The “Fixed Economic Pie” Mythology STILL Holds Some Weight...




As if things haven’t been depressing enough lately, a recent Rasmussen Poll shows that a full "30% of Americans believe the government should make it illegal to pay movie stars and athletes more than $1 million per year."

There is a more support - but not much more - for capping the pay of corporate executives. Thirty-six percent (36%) say the federal government should make it illegal to pay any executive more than $1 million a year. The majority (54%), however, disagree.
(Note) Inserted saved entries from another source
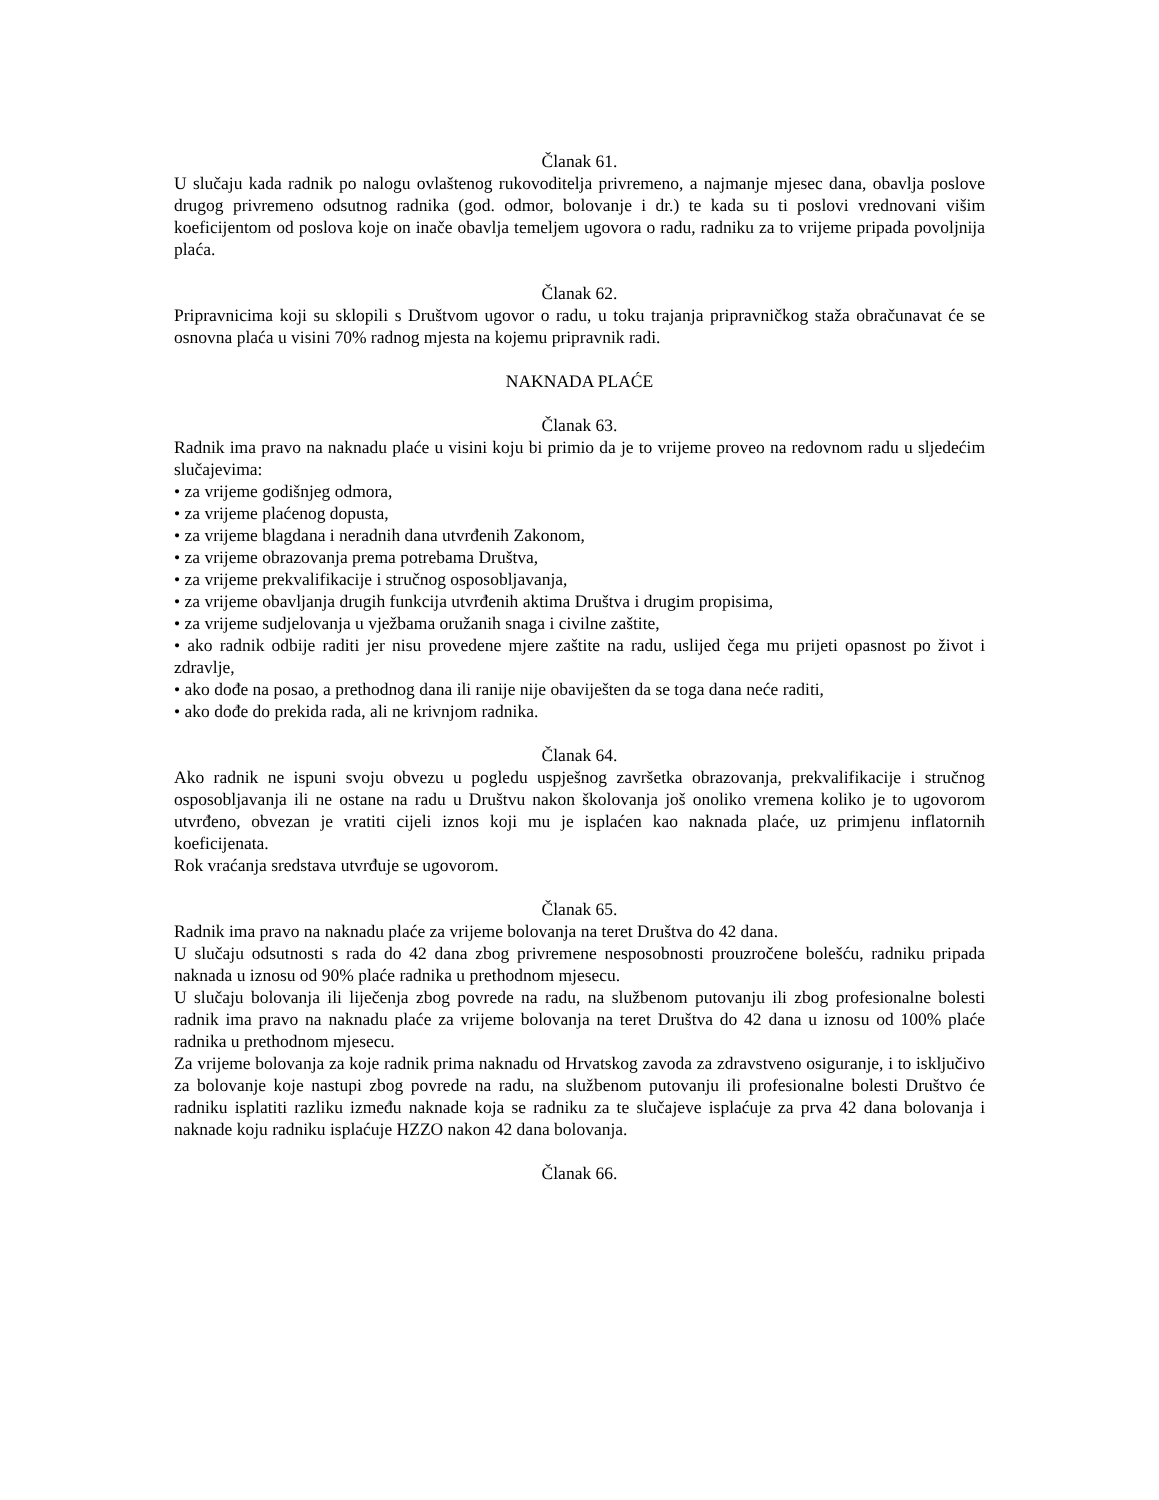Članak 61.
U slučaju kada radnik po nalogu ovlaštenog rukovoditelja privremeno, a najmanje mjesec dana, obavlja poslove drugog privremeno odsutnog radnika (god. odmor, bolovanje i dr.) te kada su ti poslovi vrednovani višim koeficijentom od poslova koje on inače obavlja temeljem ugovora o radu, radniku za to vrijeme pripada povoljnija plaća.
Članak 62.
Pripravnicima koji su sklopili s Društvom ugovor o radu, u toku trajanja pripravničkog staža obračunavat će se osnovna plaća u visini 70% radnog mjesta na kojemu pripravnik radi.
NAKNADA PLAĆE
Članak 63.
Radnik ima pravo na naknadu plaće u visini koju bi primio da je to vrijeme proveo na redovnom radu u sljedećim slučajevima:
• za vrijeme godišnjeg odmora,
• za vrijeme plaćenog dopusta,
• za vrijeme blagdana i neradnih dana utvrđenih Zakonom,
• za vrijeme obrazovanja prema potrebama Društva,
• za vrijeme prekvalifikacije i stručnog osposobljavanja,
• za vrijeme obavljanja drugih funkcija utvrđenih aktima Društva i drugim propisima,
• za vrijeme sudjelovanja u vježbama oružanih snaga i civilne zaštite,
• ako radnik odbije raditi jer nisu provedene mjere zaštite na radu, uslijed čega mu prijeti opasnost po život i zdravlje,
• ako dođe na posao, a prethodnog dana ili ranije nije obaviješten da se toga dana neće raditi,
• ako dođe do prekida rada, ali ne krivnjom radnika.
Članak 64.
Ako radnik ne ispuni svoju obvezu u pogledu uspješnog završetka obrazovanja, prekvalifikacije i stručnog osposobljavanja ili ne ostane na radu u Društvu nakon školovanja još onoliko vremena koliko je to ugovorom utvrđeno, obvezan je vratiti cijeli iznos koji mu je isplaćen kao naknada plaće, uz primjenu inflatornih koeficijenata.
Rok vraćanja sredstava utvrđuje se ugovorom.
Članak 65.
Radnik ima pravo na naknadu plaće za vrijeme bolovanja na teret Društva do 42 dana.
U slučaju odsutnosti s rada do 42 dana zbog privremene nesposobnosti prouzročene bolešću, radniku pripada naknada u iznosu od 90% plaće radnika u prethodnom mjesecu.
U slučaju bolovanja ili liječenja zbog povrede na radu, na službenom putovanju ili zbog profesionalne bolesti radnik ima pravo na naknadu plaće za vrijeme bolovanja na teret Društva do 42 dana u iznosu od 100% plaće radnika u prethodnom mjesecu.
Za vrijeme bolovanja za koje radnik prima naknadu od Hrvatskog zavoda za zdravstveno osiguranje, i to isključivo za bolovanje koje nastupi zbog povrede na radu, na službenom putovanju ili profesionalne bolesti Društvo će radniku isplatiti razliku između naknade koja se radniku za te slučajeve isplaćuje za prva 42 dana bolovanja i naknade koju radniku isplaćuje HZZO nakon 42 dana bolovanja.
Članak 66.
Yes, a whopping 59% of Americans still oppose capping compensation for movie stars and sports figures, and 54% oppose capping CEO pay, but, the fact that younger Americans tend to favor government limits on celebrity salaries more than their elders and that, as expected, lower income Americans like them more than those whose annual salaries are higher, along with the fact that forty-two percent (42%) of women think a government limit on executive salaries is a good idea, compared to only 29% of men does not bode well at all.
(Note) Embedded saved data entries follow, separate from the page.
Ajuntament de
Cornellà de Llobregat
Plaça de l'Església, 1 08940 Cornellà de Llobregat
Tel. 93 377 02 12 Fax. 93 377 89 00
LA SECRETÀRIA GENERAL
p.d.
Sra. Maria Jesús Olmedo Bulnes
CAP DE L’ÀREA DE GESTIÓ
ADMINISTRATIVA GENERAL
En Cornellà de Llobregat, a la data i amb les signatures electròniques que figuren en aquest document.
Yes, indeed the vast majority of those young people will “grow up,” and out of those foolish, child-like ideas, but the numbers are still way too high!

The fact is there is hardly a myth more pernicious than the Malthusian one that goes, “There is only a certain amount of wealth available at any given time, so those who earn “too much” TAKE wealth away from those who wind up with too little.”

NOTHING could be further from the truth.

Wealth expands and contracts and the primary cause of wealth creation/expansion is investment and Capitalization.

Those who have Capital demand a good return, with a limited cut going to the government, for putting that Capital at risk...and rightly so.

So far as compensation goes, some skills are obviously more valuable than others.

Only a fool would argue that a surgeon isn’t some forty or fifty times more valuable than a math teacher, for instance.

Athletes and movie stars aren’t “salaried employees,” they’re independent contractors whose earnings are based on the returns (profits) their films, sports teams bring in.

Why shouldn’t someone who draws in millions of dollars in revenues get a percentage of the gate?!

Same with sales people, who largely work “on commission.” Why should they be limited in what they can earn, as that also, in turn, winds up limiting what they can/will sell?

After all, if a salesman is capped at $1 MILLION/year in compensation and has routinely brought in sales that have resulted in $5 MILLION/year in commissions/compensation, then why should he sell any more than his cap makes it worth his while to sell?

Such limits always come back to limit ALL of us!

So, yes, while it’s comforting that 60% of Americans recognize that we do not exist within a “fixed economic pie,” it’s sad that apparently 30% do!